2) Bratz Dolls paid close attention to details in sewing even the littlest accessories like the hats, shoes, wallets, iPods, earrings etc, and stayed in style (Note: the Bratz Dolls were so well-made that they even had eyelashes that were individually rooted). However, Barbie kept on to its old fashioned ‘Pink and Princessy’ image. The brand identity had eroded and faded away. Where was the once trendy Barbie? Too much pink turned off its targeted customers, or even the fashion & creative people who used to collect Barbie Doll collectibles. Barbie used to have impressive Marilyn Monroe, Goddess, Mythological and Celebrity collections, but they failed to deliver from 1998 – 2011. Even the Takara “Jenny Doll” from Japan took over and won Barbie in terms of popularity with their seamless and fully bendable doll bodies and highly detailed tailoring and fashion-forward clothes. Nobody wanted to buy Barbie dolls anymore, for the high selling prices and very low quality. Soon, Barbie started slashing the prices for their dolls (but it still did not save them).

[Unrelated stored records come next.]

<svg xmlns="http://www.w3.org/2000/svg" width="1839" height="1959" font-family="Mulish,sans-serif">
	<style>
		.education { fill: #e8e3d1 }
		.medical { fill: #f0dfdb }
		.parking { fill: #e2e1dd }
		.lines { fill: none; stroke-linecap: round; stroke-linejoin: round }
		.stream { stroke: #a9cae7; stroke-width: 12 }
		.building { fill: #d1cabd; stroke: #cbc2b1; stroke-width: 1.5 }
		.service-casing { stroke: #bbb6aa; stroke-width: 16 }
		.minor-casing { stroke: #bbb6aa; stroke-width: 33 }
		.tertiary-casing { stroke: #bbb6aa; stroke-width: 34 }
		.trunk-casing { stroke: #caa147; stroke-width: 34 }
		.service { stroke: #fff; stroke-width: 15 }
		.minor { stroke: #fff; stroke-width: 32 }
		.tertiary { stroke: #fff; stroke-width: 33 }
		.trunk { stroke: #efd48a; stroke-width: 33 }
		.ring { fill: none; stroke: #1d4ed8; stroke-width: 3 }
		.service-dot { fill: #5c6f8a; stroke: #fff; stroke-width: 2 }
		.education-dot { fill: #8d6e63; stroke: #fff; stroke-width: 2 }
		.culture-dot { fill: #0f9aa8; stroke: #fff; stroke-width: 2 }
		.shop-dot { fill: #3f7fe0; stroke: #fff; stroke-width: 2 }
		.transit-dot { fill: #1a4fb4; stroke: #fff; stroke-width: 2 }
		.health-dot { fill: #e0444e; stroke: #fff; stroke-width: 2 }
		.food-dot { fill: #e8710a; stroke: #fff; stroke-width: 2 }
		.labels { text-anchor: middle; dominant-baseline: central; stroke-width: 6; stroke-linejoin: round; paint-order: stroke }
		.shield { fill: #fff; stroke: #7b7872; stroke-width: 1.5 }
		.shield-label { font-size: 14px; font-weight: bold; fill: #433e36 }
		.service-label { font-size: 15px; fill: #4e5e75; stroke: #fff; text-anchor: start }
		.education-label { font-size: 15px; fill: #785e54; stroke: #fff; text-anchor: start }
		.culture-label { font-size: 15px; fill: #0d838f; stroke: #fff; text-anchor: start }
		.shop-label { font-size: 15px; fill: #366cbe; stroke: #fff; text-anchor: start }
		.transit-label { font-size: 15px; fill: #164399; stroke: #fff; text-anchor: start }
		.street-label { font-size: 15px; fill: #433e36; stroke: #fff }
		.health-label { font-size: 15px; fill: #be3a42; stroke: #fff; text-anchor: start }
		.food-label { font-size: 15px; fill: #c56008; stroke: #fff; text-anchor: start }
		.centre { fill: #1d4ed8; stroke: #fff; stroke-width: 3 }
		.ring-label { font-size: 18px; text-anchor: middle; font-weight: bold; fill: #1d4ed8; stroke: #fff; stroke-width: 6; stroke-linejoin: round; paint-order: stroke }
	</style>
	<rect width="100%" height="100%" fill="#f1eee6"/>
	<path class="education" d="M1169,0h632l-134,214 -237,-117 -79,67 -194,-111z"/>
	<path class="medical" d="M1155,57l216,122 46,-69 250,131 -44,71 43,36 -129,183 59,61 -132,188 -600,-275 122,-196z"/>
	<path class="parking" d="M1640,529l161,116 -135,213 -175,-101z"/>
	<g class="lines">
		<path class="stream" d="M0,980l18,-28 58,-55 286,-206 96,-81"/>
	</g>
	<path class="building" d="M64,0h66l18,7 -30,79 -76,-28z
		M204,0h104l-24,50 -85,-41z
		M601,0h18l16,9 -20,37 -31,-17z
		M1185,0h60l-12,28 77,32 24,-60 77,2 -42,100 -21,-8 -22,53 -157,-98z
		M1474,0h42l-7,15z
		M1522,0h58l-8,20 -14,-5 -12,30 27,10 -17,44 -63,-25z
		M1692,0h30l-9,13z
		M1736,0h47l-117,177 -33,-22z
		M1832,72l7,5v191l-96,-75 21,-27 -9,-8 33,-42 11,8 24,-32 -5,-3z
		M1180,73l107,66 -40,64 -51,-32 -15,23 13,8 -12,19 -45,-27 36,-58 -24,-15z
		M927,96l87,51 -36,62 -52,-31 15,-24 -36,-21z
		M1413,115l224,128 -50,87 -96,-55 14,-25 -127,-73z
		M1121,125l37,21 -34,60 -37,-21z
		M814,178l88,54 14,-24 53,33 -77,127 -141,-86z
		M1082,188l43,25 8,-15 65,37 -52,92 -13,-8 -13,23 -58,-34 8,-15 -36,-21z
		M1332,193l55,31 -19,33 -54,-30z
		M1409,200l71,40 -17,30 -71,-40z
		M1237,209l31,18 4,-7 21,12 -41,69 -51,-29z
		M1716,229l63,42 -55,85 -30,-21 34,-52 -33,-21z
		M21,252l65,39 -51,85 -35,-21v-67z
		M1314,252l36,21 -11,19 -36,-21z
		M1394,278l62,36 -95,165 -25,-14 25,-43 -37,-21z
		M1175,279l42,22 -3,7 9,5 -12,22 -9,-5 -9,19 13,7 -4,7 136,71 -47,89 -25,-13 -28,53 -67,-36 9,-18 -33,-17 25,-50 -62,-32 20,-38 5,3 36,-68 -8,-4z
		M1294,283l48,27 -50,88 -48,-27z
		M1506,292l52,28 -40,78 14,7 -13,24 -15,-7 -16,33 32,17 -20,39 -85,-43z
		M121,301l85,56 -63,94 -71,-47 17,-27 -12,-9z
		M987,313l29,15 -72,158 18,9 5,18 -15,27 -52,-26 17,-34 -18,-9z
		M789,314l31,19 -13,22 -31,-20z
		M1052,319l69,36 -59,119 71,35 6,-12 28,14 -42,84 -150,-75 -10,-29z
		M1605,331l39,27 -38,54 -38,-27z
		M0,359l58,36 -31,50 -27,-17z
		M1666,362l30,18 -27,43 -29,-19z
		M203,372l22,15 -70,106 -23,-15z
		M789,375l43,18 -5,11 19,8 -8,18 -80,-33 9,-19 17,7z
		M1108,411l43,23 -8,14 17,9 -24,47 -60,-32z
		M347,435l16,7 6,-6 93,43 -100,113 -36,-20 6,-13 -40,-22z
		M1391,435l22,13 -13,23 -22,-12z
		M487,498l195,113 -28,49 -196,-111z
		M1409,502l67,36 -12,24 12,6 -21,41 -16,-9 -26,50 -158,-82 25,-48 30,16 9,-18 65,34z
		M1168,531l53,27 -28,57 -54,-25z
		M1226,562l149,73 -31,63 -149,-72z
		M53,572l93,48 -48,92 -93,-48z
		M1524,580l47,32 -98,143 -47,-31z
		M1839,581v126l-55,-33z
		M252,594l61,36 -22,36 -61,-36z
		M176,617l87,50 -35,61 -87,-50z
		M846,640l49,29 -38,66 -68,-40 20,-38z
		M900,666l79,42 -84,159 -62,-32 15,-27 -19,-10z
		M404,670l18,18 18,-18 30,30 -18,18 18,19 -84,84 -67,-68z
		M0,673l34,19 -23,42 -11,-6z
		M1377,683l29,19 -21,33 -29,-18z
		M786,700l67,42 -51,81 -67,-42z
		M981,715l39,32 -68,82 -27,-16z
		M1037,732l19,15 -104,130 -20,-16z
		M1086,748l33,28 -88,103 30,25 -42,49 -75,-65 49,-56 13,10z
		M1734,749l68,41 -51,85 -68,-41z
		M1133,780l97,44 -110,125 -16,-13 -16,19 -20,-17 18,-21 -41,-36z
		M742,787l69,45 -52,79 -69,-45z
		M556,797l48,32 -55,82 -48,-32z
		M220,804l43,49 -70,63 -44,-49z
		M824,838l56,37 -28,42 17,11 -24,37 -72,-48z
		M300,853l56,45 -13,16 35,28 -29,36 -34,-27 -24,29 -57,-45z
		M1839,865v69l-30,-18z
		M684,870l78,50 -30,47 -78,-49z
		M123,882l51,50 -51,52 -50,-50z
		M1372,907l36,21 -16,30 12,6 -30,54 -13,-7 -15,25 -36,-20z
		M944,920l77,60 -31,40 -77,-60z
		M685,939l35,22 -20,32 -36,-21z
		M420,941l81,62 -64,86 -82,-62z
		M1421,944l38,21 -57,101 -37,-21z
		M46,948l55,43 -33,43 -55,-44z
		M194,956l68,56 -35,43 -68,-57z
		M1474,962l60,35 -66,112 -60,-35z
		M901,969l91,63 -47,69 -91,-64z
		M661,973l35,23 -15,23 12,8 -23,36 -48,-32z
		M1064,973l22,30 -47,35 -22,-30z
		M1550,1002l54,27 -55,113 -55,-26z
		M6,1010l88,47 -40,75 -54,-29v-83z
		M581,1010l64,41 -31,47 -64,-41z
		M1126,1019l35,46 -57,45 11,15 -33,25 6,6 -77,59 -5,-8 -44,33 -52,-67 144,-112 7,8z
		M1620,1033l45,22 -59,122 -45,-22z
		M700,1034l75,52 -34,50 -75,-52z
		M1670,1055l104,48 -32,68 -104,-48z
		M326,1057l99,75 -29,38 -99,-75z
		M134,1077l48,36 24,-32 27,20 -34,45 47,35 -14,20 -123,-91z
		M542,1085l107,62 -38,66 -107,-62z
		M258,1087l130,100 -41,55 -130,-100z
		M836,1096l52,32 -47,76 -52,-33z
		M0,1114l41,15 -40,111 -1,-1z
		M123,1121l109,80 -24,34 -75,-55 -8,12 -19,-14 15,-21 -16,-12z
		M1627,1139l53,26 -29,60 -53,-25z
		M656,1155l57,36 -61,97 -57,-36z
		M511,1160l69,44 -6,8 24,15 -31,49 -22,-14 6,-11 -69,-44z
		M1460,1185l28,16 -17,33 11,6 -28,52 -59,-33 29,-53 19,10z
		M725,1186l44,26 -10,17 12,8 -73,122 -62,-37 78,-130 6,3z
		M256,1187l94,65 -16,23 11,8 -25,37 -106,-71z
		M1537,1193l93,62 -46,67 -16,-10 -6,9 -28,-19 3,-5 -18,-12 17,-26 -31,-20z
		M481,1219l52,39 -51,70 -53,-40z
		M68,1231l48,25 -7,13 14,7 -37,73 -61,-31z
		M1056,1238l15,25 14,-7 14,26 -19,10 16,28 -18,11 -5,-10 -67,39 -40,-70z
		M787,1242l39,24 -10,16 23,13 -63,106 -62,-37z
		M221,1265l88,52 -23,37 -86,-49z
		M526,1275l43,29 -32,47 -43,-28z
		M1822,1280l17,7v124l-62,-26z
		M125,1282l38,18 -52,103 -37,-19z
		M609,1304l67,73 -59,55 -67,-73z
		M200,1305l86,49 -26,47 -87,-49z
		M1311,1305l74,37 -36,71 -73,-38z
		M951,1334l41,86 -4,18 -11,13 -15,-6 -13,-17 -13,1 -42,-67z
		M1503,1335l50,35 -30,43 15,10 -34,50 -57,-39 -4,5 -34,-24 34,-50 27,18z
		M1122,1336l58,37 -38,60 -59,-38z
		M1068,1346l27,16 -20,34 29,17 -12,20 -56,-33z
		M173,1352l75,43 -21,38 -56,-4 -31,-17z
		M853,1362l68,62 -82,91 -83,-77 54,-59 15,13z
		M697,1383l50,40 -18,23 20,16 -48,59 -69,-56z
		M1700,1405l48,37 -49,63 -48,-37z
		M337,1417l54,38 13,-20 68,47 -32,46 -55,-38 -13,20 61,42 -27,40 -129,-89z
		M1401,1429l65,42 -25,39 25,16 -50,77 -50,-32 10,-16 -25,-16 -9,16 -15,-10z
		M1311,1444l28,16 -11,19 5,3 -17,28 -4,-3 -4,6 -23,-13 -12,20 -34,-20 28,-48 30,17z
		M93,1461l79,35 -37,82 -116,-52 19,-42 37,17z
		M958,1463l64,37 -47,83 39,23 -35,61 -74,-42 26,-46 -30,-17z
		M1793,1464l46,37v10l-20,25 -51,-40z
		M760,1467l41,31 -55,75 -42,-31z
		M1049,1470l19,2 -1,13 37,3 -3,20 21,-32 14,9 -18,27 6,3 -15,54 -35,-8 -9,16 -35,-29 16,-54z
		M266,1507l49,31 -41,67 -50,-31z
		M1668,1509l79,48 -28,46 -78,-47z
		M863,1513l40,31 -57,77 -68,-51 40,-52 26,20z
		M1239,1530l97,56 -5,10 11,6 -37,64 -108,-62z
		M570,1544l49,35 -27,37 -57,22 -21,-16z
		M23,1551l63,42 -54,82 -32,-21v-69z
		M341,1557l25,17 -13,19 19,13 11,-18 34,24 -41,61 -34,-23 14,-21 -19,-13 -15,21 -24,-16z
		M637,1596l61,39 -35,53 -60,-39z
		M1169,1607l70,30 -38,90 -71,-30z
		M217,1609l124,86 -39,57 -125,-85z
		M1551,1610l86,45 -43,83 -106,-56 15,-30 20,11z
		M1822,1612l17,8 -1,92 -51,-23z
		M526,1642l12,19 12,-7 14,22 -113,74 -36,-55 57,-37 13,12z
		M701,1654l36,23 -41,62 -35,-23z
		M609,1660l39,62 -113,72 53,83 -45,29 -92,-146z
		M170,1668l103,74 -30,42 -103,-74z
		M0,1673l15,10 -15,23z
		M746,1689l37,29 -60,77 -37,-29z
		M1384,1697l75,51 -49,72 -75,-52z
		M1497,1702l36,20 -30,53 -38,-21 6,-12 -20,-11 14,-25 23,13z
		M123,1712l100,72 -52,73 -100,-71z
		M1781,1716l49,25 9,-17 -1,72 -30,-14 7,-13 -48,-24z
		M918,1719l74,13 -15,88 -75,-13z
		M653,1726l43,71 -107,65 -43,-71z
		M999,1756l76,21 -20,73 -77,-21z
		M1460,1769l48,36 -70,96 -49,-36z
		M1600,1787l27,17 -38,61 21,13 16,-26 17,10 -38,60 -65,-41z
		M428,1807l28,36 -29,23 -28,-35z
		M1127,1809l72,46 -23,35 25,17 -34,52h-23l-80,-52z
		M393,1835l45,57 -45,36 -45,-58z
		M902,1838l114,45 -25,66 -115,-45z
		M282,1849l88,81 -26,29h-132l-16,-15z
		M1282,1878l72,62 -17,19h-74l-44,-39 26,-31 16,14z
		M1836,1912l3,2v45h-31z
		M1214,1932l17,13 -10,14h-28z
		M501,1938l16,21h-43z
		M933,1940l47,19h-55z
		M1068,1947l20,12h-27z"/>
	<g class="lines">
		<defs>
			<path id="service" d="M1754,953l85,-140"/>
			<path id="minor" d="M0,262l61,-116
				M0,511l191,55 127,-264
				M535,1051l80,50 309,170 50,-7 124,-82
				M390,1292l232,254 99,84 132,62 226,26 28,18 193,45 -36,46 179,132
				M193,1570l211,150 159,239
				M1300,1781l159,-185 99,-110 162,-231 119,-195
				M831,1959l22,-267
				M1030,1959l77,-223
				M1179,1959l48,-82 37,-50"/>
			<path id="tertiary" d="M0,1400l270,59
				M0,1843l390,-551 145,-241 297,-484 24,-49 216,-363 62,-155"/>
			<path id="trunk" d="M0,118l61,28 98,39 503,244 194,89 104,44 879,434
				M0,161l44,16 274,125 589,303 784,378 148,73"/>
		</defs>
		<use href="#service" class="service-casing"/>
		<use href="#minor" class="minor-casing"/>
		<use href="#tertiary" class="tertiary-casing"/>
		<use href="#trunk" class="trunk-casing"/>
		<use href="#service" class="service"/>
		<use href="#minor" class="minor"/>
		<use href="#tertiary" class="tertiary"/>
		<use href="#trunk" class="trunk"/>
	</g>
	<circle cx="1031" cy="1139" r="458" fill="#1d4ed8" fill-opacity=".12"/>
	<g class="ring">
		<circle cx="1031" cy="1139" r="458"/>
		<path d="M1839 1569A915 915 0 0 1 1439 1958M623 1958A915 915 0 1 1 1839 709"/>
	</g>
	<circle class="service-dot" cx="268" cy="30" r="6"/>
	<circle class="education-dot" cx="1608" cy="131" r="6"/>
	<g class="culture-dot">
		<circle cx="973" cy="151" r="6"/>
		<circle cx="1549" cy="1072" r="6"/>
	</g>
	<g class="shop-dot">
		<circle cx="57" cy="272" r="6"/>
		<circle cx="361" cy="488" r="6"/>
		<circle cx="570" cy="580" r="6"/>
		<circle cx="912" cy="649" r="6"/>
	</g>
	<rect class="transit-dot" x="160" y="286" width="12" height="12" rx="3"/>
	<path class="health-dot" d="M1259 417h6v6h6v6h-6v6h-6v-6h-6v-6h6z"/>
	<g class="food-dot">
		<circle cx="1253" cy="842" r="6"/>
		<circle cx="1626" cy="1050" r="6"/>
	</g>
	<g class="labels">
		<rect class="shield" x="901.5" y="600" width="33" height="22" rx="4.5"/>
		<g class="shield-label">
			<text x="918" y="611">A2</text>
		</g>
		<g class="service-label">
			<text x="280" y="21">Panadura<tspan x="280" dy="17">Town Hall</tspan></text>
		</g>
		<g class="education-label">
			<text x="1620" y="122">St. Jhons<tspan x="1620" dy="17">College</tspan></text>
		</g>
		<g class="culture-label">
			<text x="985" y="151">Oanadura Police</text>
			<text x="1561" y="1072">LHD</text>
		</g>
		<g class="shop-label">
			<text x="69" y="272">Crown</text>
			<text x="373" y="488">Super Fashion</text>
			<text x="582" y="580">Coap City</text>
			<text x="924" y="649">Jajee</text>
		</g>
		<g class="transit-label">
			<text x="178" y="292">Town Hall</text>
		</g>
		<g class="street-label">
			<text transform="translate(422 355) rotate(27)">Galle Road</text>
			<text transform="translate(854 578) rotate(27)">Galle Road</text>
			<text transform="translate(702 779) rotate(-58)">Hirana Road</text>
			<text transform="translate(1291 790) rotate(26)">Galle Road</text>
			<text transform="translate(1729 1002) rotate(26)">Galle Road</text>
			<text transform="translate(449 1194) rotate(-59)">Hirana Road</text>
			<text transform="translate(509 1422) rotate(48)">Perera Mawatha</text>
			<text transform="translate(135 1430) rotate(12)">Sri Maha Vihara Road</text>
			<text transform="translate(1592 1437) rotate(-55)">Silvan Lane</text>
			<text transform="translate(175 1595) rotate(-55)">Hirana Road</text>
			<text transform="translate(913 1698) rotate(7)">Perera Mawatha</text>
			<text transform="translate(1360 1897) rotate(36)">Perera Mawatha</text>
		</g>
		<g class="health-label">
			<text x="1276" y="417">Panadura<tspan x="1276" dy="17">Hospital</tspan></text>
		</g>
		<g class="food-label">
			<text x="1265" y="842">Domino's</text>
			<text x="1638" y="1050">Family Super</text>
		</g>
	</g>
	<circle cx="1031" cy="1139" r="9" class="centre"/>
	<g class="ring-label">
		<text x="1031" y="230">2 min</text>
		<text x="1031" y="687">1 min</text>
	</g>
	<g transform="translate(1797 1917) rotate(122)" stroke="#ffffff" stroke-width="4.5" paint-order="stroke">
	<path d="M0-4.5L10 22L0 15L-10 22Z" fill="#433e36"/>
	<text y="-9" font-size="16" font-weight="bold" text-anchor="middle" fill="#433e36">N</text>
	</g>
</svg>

3) In 2012, Mattel tried to revitalize Barbie and bring back her glory days. Seriously, I think their idea of Ken doll’s break up with Barbie was ridiculous and they even introduced a new boyfriend for Barbie, but their plan backfired when many customers wrote in to protest and it even made controversy in the media. So, Barbie is now back with Ken doll. In 2012, Mattel has also released reproductions of old Barbie classic dolls like the Porcelain Doll, Vintage Doll series (including the Francie Doll). Do note that even these reproduction dolls fall short in the quality of the early Barbie doll. Collectors will not want to collect something which is not worth collecting, or far away from the original. Up till this day, collectors around the world are still scrambling to pay big bucks for the original Barbie doll from the 60s – early or mid 90s, as we all know, Barbie is no longer as good as she was.
Unless Mattel wakes up and does something about this (retain their brand identity and quality), I doubt they can regain back their glory days for Barbie.